Data entries:
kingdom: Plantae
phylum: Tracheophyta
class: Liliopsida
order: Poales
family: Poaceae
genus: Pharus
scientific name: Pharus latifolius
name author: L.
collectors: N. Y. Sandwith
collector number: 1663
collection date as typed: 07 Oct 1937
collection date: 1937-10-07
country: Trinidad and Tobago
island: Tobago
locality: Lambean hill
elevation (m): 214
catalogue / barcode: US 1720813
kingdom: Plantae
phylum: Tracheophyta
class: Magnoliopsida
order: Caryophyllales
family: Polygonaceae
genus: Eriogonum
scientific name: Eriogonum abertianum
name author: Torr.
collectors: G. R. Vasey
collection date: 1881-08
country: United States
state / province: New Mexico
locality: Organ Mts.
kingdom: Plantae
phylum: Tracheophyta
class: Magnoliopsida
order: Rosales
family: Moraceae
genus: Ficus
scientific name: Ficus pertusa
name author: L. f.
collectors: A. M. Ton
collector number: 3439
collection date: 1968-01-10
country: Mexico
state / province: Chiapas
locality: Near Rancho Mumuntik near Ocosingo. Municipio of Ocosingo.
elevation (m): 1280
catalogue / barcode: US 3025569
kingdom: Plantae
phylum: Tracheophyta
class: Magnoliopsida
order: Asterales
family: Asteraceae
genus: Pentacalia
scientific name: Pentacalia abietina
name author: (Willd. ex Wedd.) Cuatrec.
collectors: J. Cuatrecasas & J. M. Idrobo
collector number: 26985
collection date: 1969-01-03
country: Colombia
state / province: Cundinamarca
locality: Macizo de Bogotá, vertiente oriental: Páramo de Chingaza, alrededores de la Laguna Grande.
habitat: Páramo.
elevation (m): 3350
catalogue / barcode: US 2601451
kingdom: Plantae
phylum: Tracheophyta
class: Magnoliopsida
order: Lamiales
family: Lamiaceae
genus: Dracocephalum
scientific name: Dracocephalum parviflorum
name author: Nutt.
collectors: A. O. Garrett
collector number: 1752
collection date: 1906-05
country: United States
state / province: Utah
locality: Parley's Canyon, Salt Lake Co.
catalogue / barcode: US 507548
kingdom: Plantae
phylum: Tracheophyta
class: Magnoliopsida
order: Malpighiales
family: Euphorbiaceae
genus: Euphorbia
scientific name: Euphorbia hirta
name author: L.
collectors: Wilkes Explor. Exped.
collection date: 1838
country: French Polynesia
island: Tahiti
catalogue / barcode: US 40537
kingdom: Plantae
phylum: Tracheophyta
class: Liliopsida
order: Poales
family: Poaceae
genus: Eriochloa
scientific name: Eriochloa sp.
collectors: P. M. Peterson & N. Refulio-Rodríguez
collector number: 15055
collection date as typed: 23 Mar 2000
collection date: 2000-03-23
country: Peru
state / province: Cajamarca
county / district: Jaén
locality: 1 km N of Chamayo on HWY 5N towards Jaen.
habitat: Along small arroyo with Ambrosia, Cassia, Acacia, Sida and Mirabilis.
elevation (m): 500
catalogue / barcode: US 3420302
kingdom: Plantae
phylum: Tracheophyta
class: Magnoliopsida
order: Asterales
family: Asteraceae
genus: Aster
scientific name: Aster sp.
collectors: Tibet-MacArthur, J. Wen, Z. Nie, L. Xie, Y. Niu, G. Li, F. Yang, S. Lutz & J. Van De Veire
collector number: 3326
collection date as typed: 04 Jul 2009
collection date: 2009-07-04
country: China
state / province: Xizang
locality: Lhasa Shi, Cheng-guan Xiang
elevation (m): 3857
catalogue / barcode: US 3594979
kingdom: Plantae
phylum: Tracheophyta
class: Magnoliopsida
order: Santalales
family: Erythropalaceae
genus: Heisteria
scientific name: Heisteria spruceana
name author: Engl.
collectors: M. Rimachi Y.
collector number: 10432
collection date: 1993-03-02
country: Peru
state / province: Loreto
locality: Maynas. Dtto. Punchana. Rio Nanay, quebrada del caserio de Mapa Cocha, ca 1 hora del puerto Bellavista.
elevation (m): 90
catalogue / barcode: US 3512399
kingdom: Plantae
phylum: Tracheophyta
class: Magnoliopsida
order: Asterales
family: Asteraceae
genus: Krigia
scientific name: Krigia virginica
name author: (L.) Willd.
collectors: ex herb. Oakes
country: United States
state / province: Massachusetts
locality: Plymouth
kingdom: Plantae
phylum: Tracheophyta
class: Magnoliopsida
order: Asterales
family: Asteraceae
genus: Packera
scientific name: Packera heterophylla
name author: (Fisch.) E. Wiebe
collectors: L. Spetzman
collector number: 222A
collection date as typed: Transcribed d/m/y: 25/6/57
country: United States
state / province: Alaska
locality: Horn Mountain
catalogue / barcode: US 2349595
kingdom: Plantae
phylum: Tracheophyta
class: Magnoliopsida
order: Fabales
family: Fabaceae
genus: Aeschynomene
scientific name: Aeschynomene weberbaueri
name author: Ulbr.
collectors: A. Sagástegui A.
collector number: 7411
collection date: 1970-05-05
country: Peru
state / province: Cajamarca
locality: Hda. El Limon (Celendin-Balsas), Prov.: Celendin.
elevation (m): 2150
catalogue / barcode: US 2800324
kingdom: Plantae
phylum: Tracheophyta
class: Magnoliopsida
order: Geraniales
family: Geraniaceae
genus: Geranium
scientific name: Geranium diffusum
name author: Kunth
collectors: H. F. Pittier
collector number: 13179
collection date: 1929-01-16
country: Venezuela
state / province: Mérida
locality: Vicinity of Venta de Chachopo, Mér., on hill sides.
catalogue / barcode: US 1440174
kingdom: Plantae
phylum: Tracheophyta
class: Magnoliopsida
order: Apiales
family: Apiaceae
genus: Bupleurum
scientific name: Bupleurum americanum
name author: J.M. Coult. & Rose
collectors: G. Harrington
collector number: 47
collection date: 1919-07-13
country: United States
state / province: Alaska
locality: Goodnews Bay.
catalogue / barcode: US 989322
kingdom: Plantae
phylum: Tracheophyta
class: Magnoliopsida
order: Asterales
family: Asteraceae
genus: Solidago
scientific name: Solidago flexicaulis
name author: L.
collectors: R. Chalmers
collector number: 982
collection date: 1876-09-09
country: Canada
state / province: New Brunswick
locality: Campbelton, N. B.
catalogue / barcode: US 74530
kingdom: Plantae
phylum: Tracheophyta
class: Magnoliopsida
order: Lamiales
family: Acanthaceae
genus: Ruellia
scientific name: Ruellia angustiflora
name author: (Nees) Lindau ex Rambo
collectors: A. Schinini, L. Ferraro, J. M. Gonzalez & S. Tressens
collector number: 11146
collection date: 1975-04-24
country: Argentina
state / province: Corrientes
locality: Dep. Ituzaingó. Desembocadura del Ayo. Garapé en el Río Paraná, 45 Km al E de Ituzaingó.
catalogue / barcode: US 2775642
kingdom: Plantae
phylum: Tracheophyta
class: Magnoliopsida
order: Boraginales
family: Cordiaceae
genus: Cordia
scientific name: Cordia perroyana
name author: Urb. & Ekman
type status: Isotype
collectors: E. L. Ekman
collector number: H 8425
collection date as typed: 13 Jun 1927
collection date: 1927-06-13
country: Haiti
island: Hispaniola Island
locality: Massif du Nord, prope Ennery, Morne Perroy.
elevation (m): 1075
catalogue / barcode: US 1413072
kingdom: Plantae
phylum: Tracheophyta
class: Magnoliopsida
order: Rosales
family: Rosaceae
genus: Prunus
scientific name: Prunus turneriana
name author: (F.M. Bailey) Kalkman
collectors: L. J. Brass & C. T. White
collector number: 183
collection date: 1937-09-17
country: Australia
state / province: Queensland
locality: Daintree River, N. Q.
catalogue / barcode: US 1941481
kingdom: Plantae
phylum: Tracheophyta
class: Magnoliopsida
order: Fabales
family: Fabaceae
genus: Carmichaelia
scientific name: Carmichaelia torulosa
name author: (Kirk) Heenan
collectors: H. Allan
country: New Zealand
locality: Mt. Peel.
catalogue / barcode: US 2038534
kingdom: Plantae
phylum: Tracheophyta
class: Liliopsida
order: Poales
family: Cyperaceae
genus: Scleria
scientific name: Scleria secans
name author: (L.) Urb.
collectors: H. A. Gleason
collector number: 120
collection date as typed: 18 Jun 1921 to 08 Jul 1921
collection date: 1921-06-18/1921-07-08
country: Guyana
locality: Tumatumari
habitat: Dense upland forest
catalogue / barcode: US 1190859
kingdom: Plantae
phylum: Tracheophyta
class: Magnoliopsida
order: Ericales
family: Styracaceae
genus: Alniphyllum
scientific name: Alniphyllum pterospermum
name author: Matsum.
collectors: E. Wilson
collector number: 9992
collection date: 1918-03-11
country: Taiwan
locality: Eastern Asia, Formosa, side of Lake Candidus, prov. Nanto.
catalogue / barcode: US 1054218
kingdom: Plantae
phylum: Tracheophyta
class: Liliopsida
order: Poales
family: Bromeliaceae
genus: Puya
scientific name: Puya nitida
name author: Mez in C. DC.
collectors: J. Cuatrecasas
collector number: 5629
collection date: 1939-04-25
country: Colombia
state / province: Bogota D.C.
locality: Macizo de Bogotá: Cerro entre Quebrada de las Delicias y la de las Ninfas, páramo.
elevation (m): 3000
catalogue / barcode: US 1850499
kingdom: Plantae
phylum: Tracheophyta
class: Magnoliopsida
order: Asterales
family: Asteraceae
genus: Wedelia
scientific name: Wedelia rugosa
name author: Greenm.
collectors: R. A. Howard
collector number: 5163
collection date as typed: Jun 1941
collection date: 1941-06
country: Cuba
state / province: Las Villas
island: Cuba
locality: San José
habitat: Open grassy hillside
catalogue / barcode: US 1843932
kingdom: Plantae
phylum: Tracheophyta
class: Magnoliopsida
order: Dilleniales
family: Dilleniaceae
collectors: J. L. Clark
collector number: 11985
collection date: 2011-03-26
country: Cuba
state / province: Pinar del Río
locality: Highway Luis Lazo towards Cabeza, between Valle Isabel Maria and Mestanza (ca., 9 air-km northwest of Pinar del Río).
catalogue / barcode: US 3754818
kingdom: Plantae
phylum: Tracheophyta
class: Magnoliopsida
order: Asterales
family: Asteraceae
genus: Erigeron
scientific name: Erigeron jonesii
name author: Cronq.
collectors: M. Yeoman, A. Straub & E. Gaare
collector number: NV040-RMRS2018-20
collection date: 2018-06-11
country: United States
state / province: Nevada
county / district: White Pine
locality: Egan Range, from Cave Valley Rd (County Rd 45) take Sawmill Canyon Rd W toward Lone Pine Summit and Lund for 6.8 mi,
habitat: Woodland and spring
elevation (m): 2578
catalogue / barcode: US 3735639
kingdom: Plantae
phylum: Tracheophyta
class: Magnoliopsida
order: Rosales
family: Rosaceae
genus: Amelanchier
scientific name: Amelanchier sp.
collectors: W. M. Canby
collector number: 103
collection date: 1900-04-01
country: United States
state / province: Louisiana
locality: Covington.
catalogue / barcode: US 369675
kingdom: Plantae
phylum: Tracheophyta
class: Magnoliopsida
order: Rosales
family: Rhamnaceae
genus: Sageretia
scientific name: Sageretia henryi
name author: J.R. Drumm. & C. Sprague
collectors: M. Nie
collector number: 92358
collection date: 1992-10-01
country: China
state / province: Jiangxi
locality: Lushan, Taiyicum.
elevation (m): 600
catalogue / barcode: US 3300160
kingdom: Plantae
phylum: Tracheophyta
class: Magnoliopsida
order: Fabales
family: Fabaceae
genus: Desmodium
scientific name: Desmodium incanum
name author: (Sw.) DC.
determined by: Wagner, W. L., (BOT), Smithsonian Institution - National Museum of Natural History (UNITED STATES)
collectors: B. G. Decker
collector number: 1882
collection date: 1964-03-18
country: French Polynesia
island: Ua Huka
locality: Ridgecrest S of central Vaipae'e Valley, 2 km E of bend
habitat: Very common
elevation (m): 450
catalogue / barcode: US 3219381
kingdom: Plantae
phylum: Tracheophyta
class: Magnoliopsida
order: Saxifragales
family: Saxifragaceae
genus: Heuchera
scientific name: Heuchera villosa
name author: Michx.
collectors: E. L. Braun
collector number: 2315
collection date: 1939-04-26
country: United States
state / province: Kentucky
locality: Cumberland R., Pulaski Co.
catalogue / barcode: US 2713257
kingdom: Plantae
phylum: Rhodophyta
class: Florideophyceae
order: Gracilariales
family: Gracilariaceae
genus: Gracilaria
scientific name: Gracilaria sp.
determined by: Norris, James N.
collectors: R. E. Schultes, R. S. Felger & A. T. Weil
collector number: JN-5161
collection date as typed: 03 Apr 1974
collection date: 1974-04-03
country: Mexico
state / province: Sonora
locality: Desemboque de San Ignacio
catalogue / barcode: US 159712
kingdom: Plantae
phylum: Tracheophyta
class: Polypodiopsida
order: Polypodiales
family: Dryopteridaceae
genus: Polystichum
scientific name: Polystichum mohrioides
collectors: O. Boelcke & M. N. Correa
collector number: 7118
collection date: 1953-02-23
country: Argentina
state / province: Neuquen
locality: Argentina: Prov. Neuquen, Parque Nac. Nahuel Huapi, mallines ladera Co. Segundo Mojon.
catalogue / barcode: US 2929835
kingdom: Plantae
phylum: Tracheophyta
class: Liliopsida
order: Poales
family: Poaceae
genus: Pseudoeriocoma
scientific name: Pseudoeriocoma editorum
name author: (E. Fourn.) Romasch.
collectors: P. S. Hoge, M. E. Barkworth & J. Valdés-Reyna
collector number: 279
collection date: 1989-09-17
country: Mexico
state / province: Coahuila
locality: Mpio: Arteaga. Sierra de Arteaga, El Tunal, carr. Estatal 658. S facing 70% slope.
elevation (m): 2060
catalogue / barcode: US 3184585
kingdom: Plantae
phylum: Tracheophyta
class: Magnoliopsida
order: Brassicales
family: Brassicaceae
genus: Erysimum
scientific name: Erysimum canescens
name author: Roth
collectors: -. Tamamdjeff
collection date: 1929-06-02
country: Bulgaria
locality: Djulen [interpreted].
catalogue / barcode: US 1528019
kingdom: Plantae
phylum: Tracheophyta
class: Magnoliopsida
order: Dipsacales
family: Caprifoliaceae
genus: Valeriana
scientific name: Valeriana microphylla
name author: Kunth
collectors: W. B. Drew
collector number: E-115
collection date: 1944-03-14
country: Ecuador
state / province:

▶ **WHAT THIS TASK INVOLVES**: Turn the lines of the records into a JSON list of strings, one string per line and no blank lines, starting with the line that contains "country: Guyana" and going on through the line that contains "name author: Mez in C. DC.".

▶ **EXERCISE RESPONSE**:
[
  "country: Guyana",
  "locality: Tumatumari",
  "habitat: Dense upland forest",
  "catalogue / barcode: US 1190859",
  "kingdom: Plantae",
  "phylum: Tracheophyta",
  "class: Magnoliopsida",
  "order: Ericales",
  "family: Styracaceae",
  "genus: Alniphyllum",
  "scientific name: Alniphyllum pterospermum",
  "name author: Matsum.",
  "collectors: E. Wilson",
  "collector number: 9992",
  "collection date: 1918-03-11",
  "country: Taiwan",
  "locality: Eastern Asia, Formosa, side of Lake Candidus, prov. Nanto.",
  "catalogue / barcode: US 1054218",
  "kingdom: Plantae",
  "phylum: Tracheophyta",
  "class: Liliopsida",
  "order: Poales",
  "family: Bromeliaceae",
  "genus: Puya",
  "scientific name: Puya nitida",
  "name author: Mez in C. DC."
]